TP53 mutations may be acquired by the del(5q) founding clone over the course of the disease or be present very early in selected subclones over time with linear or branched evolution patterns, respectively. Here, the TP53 mutations detected were mainly transitions, a mutational pattern in favor of an aging-induced process as described elsewhere.15 In the latter study, new deeper digital sequencing proved effective to validate the detection, long before the evolution to therapy-related acute myeloblastic leukemia, of minor subclones with a variant allele frequency as small as 0.1%.

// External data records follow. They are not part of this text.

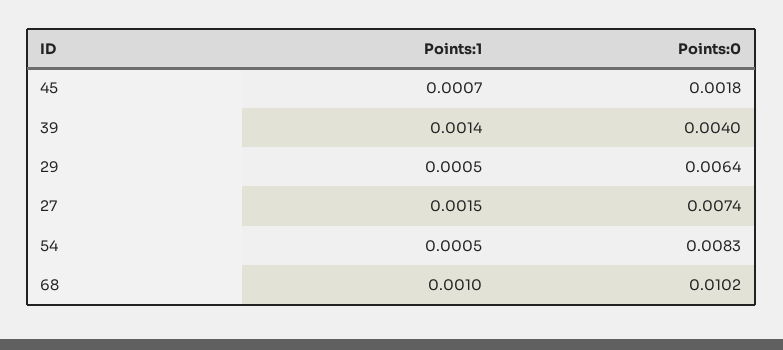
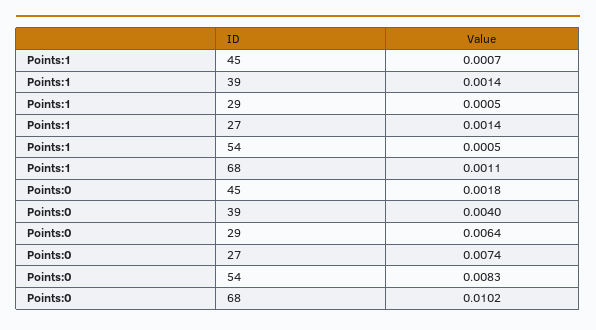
  {
    "Points:1": {
      "45": 0.0007,
      "39": 0.0014,
      "29": 0.0005,
-     "27": 0.0015,
+     "27": 0.0014,
      "54": 0.0005,
-     "68": 0.001
+     "68": 0.0011
    },
    "Points:0": {
      "45": 0.0018,
      "39": 0.004,
      "29": 0.0064,
      "27": 0.0074,
      "54": 0.0083,
      "68": 0.0102
    }
  }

In summary, this study suggests that disease progression of lower-risk del(5q) MDS is mostly related to the evolution of pre-existing or emerging subclones carrying a TP53 mutation. Monitoring TP53 clonal evolution could thus predict disease progression better in these patients than the mere detection of TP53 mutations at diagnosis. This could have important practical implications for pre-emptively modifying patients’ management. Such decisions could slow down the natural history of the disease while maintaining both erythroid response for a better quality of life and clonal equilibrium to reduce, it is to be hoped, the likelihood of disease progression.